Cracks in the glass gondola-sphere

Get off that gondola, woman.
Courtney at Feministing passes on news of a breakthrough in Venice:
Twenty-three year old Giorgia Boscolo just became the first female gondolier after nine centuries of exclusively male rowing in the canal in Venice. Boscolo had to pass a grueling six-month, 400 hour course, but told reporters that she had no fear that she couldn’t handle the physicality of the job: “Childbirth is much more difficult.” Boscolo is the mother of two.
Nine centuries of sexism don’t surprise me. What shocks me is that a gondolier would need 400 hours of training to row people up and down canals in a little boat. Was this something that was imposed only on Boscolo because of her gender? Or are all gondoliers just…really, really good at rowing gondolas?
(Just guessing here, but I also imagine that this kind of rigorous regimen is a way of keeping the cadre of gondoliers insulated. If it’s something that most people — even women! — can do, then that seems all the more reason for current members of the club to make ridiculous requirements for entry.)
(image from flickr user blacque_jacques under a Creative Commons license)
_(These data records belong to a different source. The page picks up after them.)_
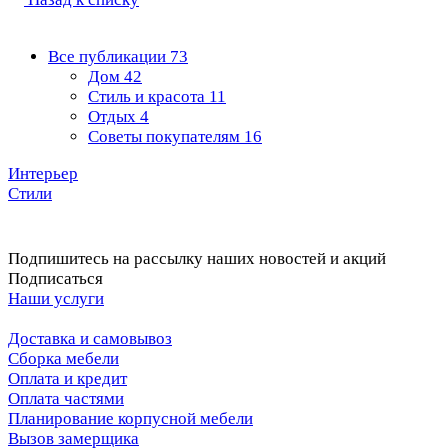
Все публикации
73
Дом
42
Стиль и красота
11
Отдых
4
Советы покупателям
16
Интерьер
Стили
Подпишитесь на рассылку наших новостей и акций
Подписаться
Наши услуги
Доставка и самовывоз
Сборка мебели
Оплата и кредит
Оплата частями
Планирование корпусной мебели
Вызов замерщика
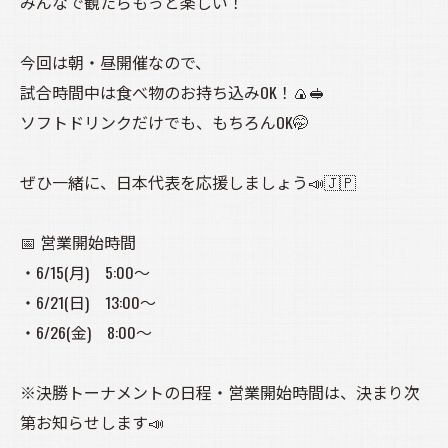
みんなで観たらもっと楽しい！
今回は朝・昼開催なので、
試合時間中は食べ物のお持ち込みOK！🍙🥪
ソフトドリンクだけでも、もちろんOK🤭
ぜひ一緒に、日本代表を応援しましょう📣🇯🇵
📅 営業開始時間
・6/15(月) 5:00〜
・6/21(日) 13:00〜
・6/26(金) 8:00〜
※決勝トーナメントの日程・営業開始時間は、決まり次
第お知らせします📣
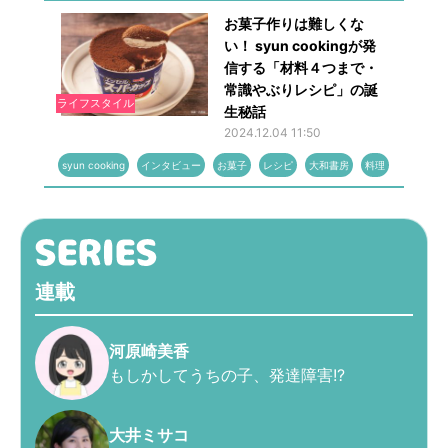
お菓子作りは難しくな
い！ syun cookingが発
信する「材料４つまで・
常識やぶりレシピ」の誕
ライフスタイル
生秘話
2024.12.04 11:50
syun cooking
インタビュー
お菓子
レシピ
大和書房
料理
連載
河原崎美香
もしかしてうちの子、発達障害!?
大井ミサコ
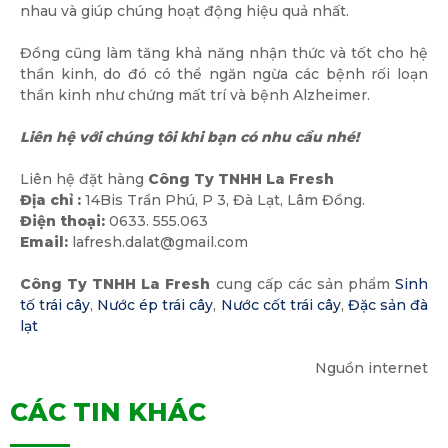
nhau và giúp chúng hoạt động hiệu quả nhất.
Đồng cũng làm tăng khả năng nhận thức và tốt cho hệ
thần kinh, do đó có thể ngăn ngừa các bệnh rối loạn
thần kinh như chứng mất trí và bệnh Alzheimer.
Liên hệ với chúng tôi khi bạn có nhu cầu nhé!
Liên hệ đặt hàng
Công Ty TNHH La Fresh
Địa chỉ :
14Bis Trần Phú, P 3, Đà Lạt, Lâm Đồng.
Điện thoại:
0633. 555.063
Email:
lafresh.dalat@gmail.com
Công Ty TNHH La Fresh
cung cấp các sản phẩm
Sinh
tố trái cây
,
Nước ép trái cây
,
Nước cốt trái cây
,
Đặc sản đà
lạt
Nguồn internet
CÁC TIN KHÁC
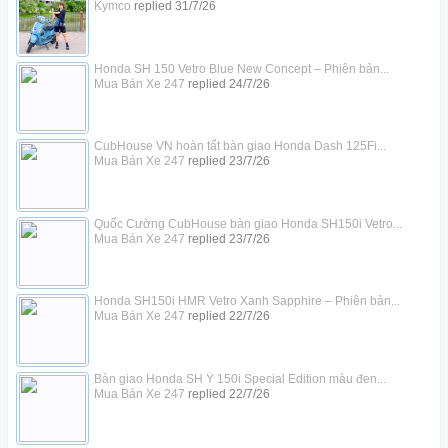
Kymco
replied
31/7/26
Honda SH 150 Vetro Blue New Concept – Phiên bản...
Mua Bán Xe 247
replied
24/7/26
CubHouse VN hoàn tất bàn giao Honda Dash 125Fi...
Mua Bán Xe 247
replied
23/7/26
Quốc Cường CubHouse bàn giao Honda SH150i Vetro...
Mua Bán Xe 247
replied
23/7/26
Honda SH150i HMR Vetro Xanh Sapphire – Phiên bản...
Mua Bán Xe 247
replied
22/7/26
Bàn giao Honda SH Ý 150i Special Edition màu đen...
Mua Bán Xe 247
replied
22/7/26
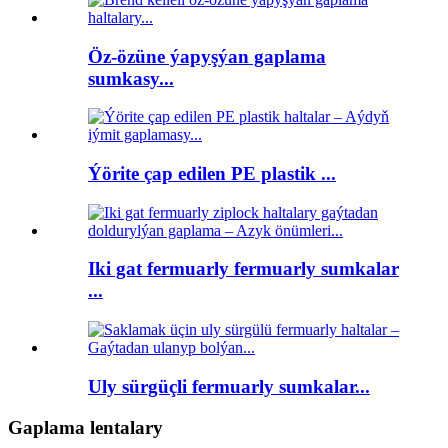
Öz-özüne ýapyşýan gaplama
sumkasy...
Ýörite çap edilen PE plastik ...
Iki gat fermuarly fermuarly sumkalar
...
Uly sürgüçli fermuarly sumkalar...
Gaplama lentalary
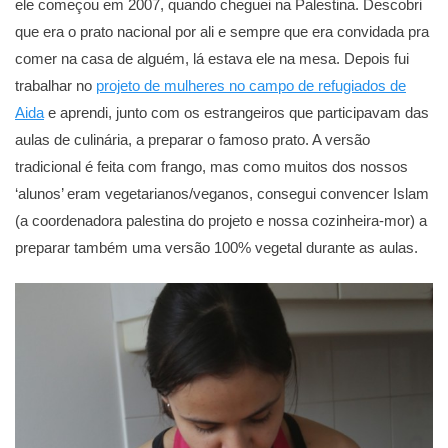
ele começou em 2007, quando cheguei na Palestina. Descobri
que era o prato nacional por ali e sempre que era convidada pra
comer na casa de alguém, lá estava ele na mesa. Depois fui
trabalhar no
projeto de mulheres no campo de refugiados de
Aida
e aprendi, junto com os estrangeiros que participavam das
aulas de culinária, a preparar o famoso prato. A versão
tradicional é feita com frango, mas como muitos dos nossos
‘alunos’ eram vegetarianos/veganos, consegui convencer Islam
(a coordenadora palestina do projeto e nossa cozinheira-mor) a
preparar também uma versão 100% vegetal durante as aulas.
I’d say they also keep barriers to entry high so that the quantity of gondoliers remains low, which would have a tendency to increase both the quality and price of gondola rides. It’s the same thing they do in Paris for taxis.
When I was in Venice, I looked into the cost of doing this, and as I recall, it was ridiculously expensive. Since then, I’ve always wondered why this was, and your post has illuminated at least part of the answer.